Loss of muscle mass is a common concern among patients with cancer. The aim of this study was to examine whether meeting the World Health Organization physical activity guidelines in combination with a higher vs. lower than the recommended daily allowance (RDA) protein intake is associated with greater appendicular lean soft tissue index (ALSTI) in adults aged 40–59 years with cancer from the National Health and Nutrition Examination Survey.

Methods

Participants were categorized by physical activity levels (moderate ≥ 150 min/week or vigorous ≥ 75 min/week) and protein intake (> 0.8 vs. ≤ 0.8 g/kg/day) assessed via two interviewer-administered 24-h dietary recalls. ALSTI was calculated using dual-energy X-ray absorptiometry (kg/m2).
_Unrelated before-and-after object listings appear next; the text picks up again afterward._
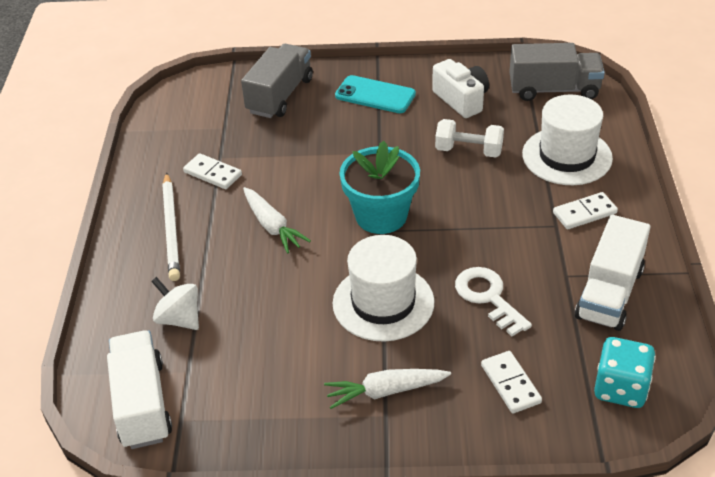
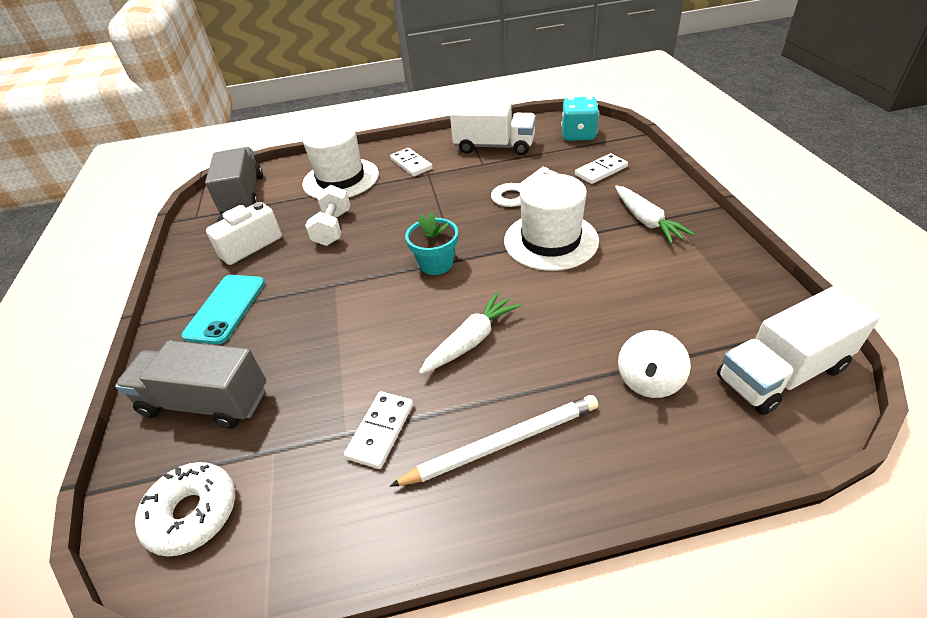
camera: 100 degrees left, 0 degrees up
(197, 100) = (193, 513): none -> white donut
(381, 216) = (436, 264): turquoise flower pot -> turquoise flower pot, size x0.64

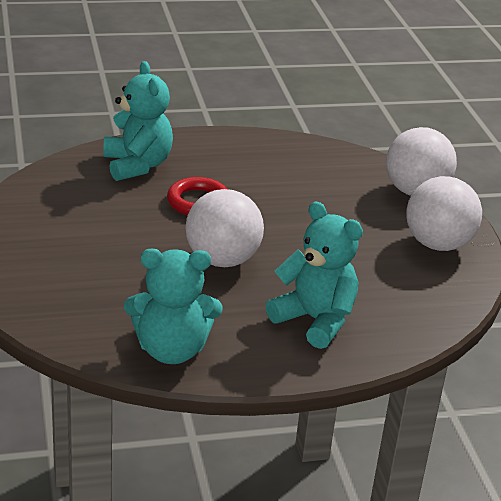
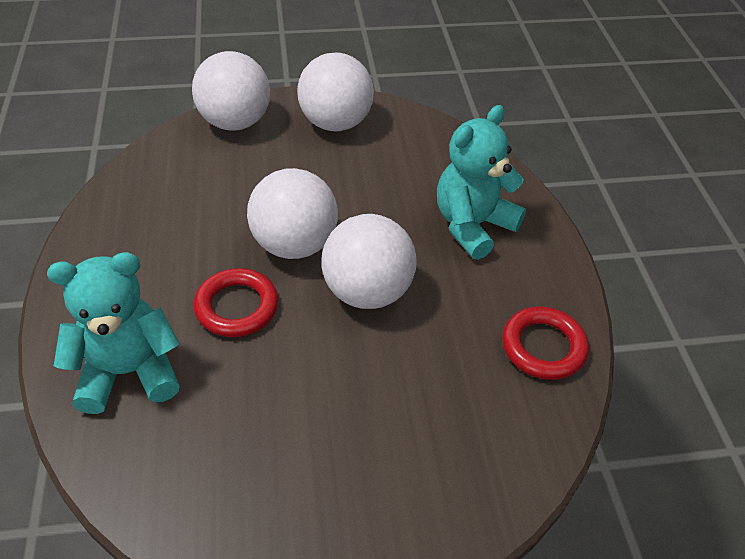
camera: 85 degrees left, 15 degrees up
(171, 350) = (543, 347): turquoise teddy bear -> red ring
(268, 225) = (294, 244): none -> white ball

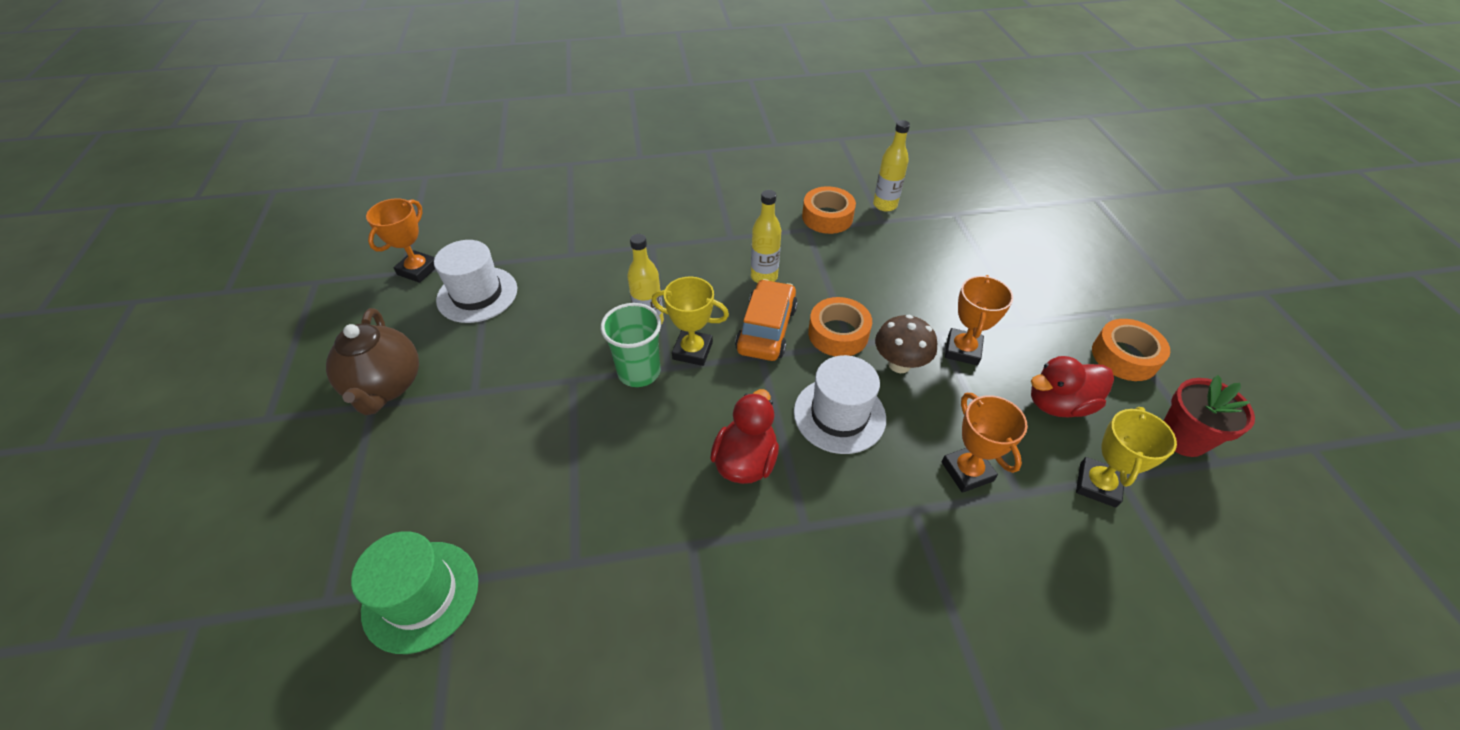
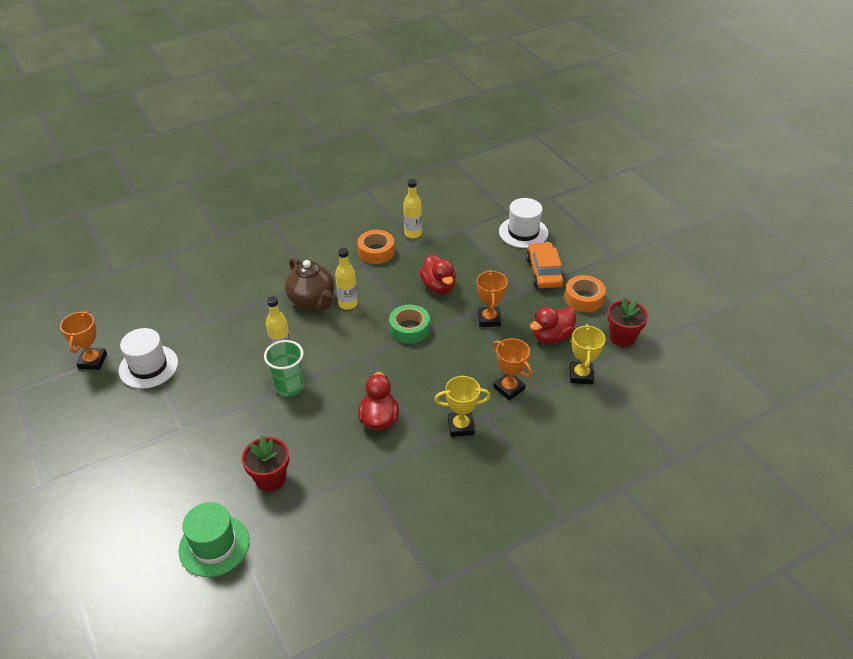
camera: 20 degrees left, 5 degrees down
(387, 386) = (118, 442): brown teapot -> brown teapot (312, 301)
(551, 508) = (270, 478): none -> red flower pot
(692, 351) = (319, 364): yellow trophy -> yellow trophy (461, 426)
(766, 329) = (362, 338): orange car -> orange car (544, 272)
(838, 334) = (409, 329): orange tape -> green tape
(839, 415) = (426, 377): white hat -> white hat (523, 232)
(899, 283) = (438, 286): none -> red duck
(899, 364) = (453, 338): brown mushroom -> none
Linear regression models estimated associations, adjusting for demographic, clinical, and dietary covariates.

Results

Among 169 participants (mean age 51.0 ± 5.6 years; 69% women, mean ALSTI 7.74 ± 1.66 kg/m2), those meeting vigorous or moderate physical activity guidelines with higher protein intake did not show a significant association with ALSTI in the fully adjusted models (vigorous: β = 0.08, standard error (SE) 0.12, p = 0.53; moderate: β = -0.05, SE 0.15, p = 0.76). However, a significantly positive link was found in those meeting both vigorous and moderate physical activity (β = 0.40, b SE 0.02, p < 0.01).

Conclusions

Meeting vigorous or moderate physical activity guidelines in combination with higher vs. lower protein intake was not associated with ALSTI in adults with cancer. However, meeting both was positively linked to ALSTI. Longitudinal and interventional studies using objective measures and longitudinal designs are needed to clarify the role of physical activity with adequate protein intake in preserving muscle health in this clinical population.